OSHA asked for comments on its Process Safety Management standard, potential changes to PSM enforcement policies, and potential updates to its Explosives and Blasting Agents, Flammable Liquids and Spray Finishing standards.

OSHA Extends PSM Comment Period to March 31

The agency wants more input about a request for information published in December 2013 as part of the multi-agency process to improve chemical facility safety.

Only four comments have been posted to the online docket of OSHA’s request for information on potential changes to its Process Safety Management standard and related standards. OSHA announced May 5 that it has extended the public comment period by three weeks, to March 31, in response to requests for more time.

Published by OSHA in December 2013, the request was issued in response to President Obama's executive order 13650, which directed the departments of Labor, Homeland Security, and also EPA to work with several other federal agencies on ways to improve chemical facilities' safety and security. The April 2013 explosion of ammonium nitrate at a fertilizer facility in West, Texas, prompted the executive order.

OSHA asked for comments on its Process Safety Management standard, potential changes to PSM enforcement policies, and potential updates to its Explosives and Blasting Agents, Flammable Liquids and Spray Finishing standards. For more information, visit http://www.osha.gov/chemicalexecutiveorder/index.html. To submit a written comment, visit http://www.regulations.gov and search for Docket No. OSHA-2013-0020.
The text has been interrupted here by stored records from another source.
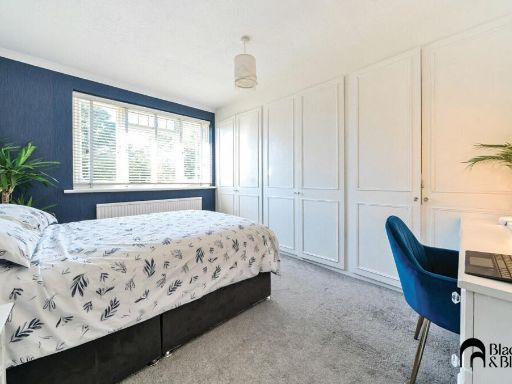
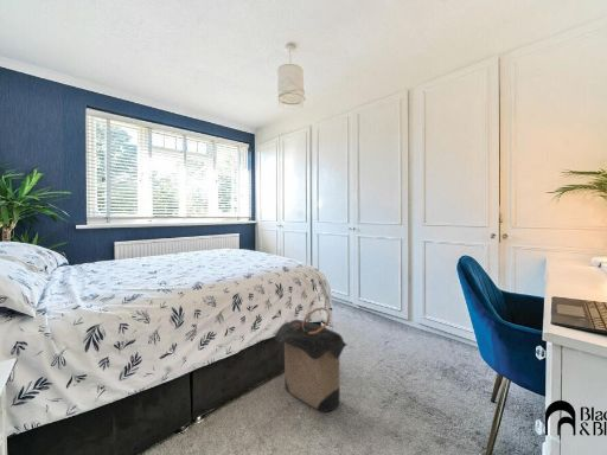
+ laundry hamper [273,306,349,414]
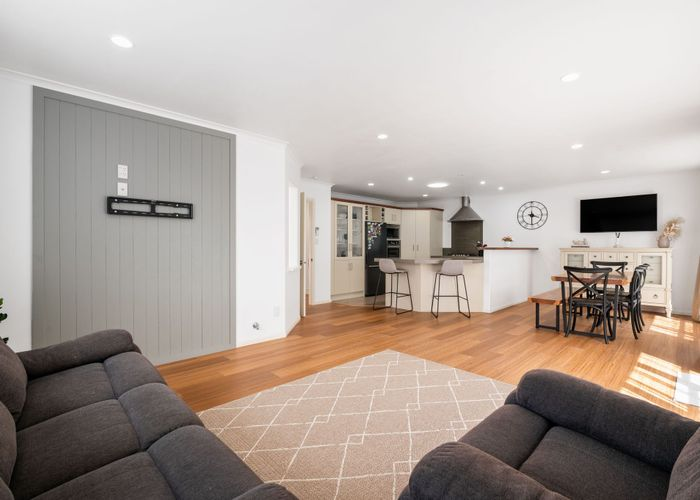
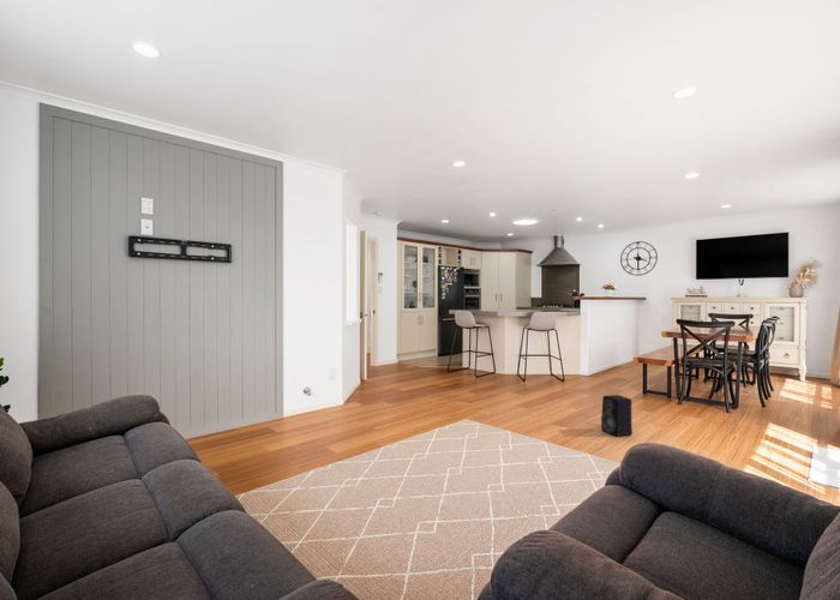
+ speaker [600,394,634,438]
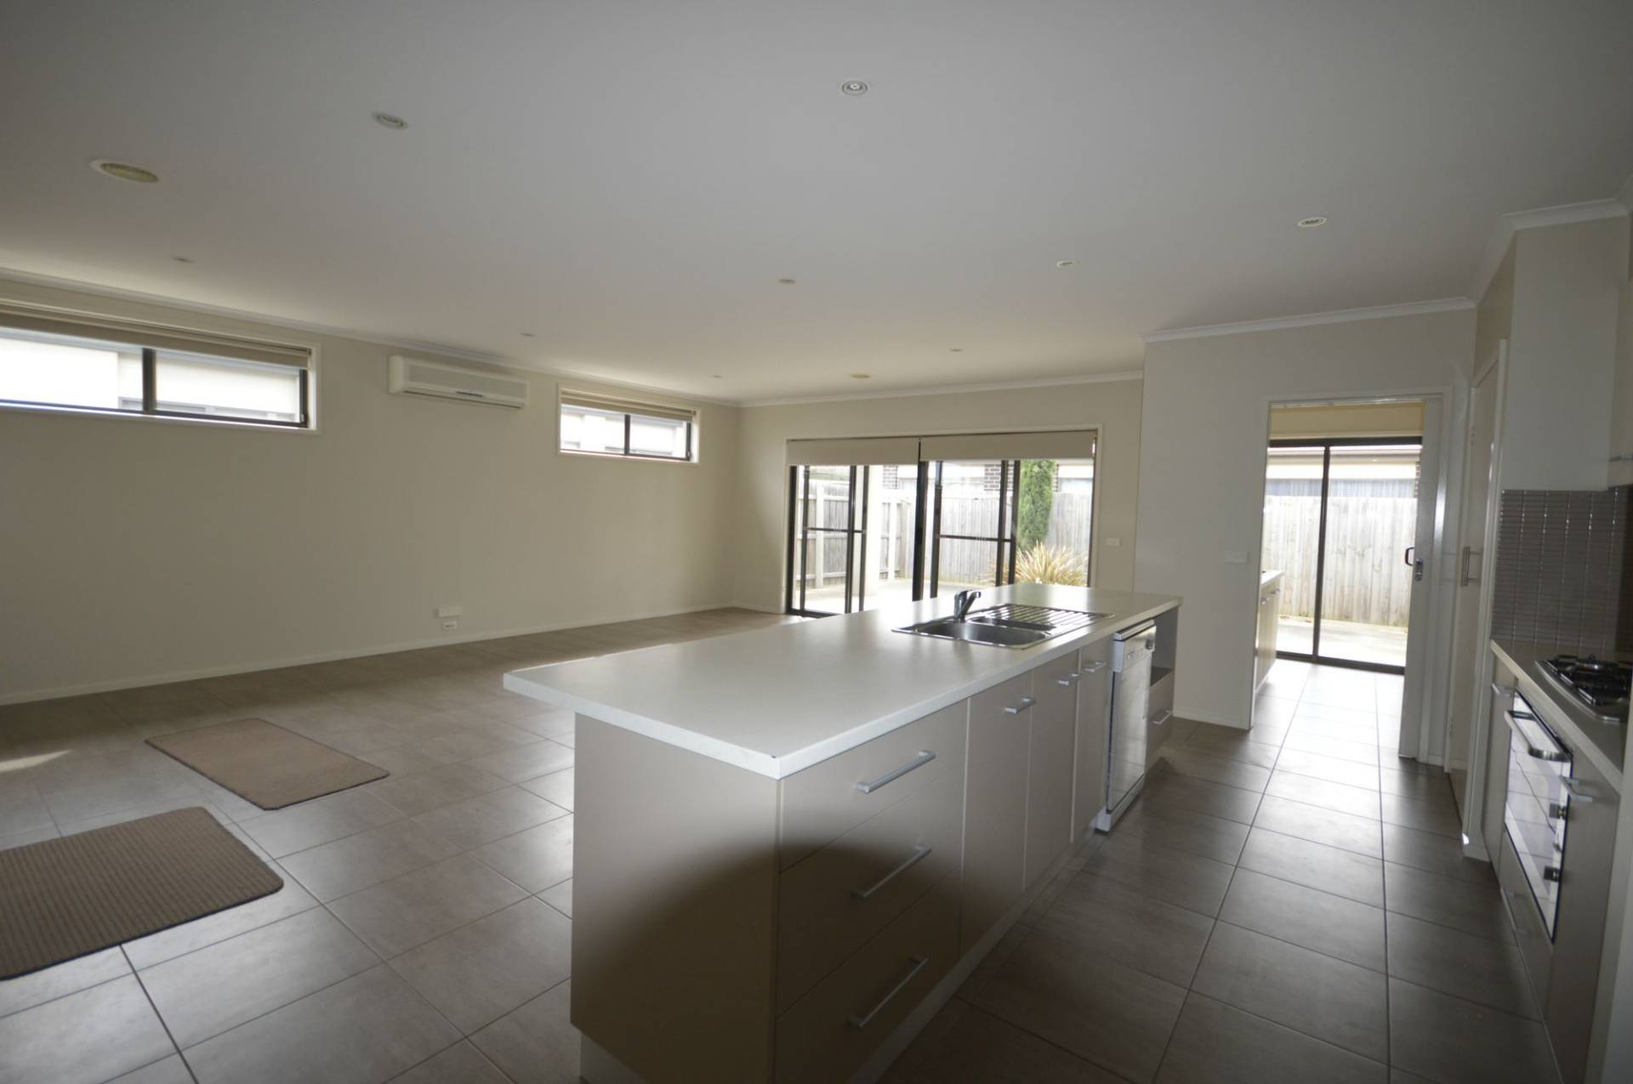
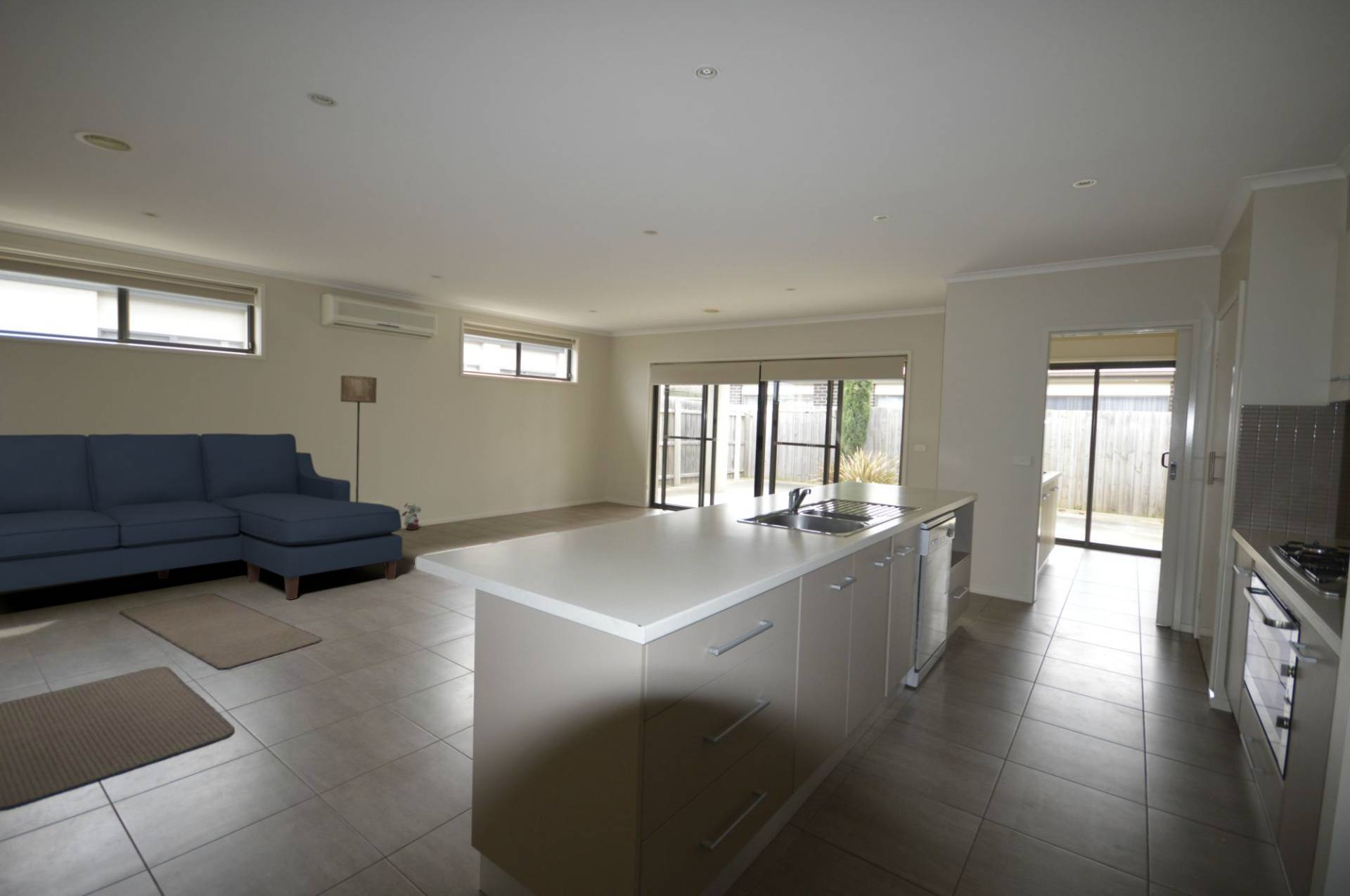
+ sofa [0,433,403,600]
+ decorative plant [401,502,422,531]
+ floor lamp [340,375,378,502]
The U.S. Senate Committee on Environment and Public Works is holding a hearing at 10 a.m. March 6 about activities undertaken as a result of the president's executive order. Witnesses scheduled to testify include Mathy Stanislaus, EPA's assistant administrator for Solid Waste and Emergency Response; Rafael Moure-Eraso, chairman of the U.S. Chemical Safety Board; Michael P. Wilson, Ph.D., MPH, chief scientist in the Office of the Director of the California Department of Industrial Relations (parent agency of Cal/OSHA); James S. Frederick, assistant director for Health, Safety & Environment at the United Steelworkers International Union; and Scott Berger, executive director of the Center for Chemical Process Safety at the American Institute of Chemical Engineers.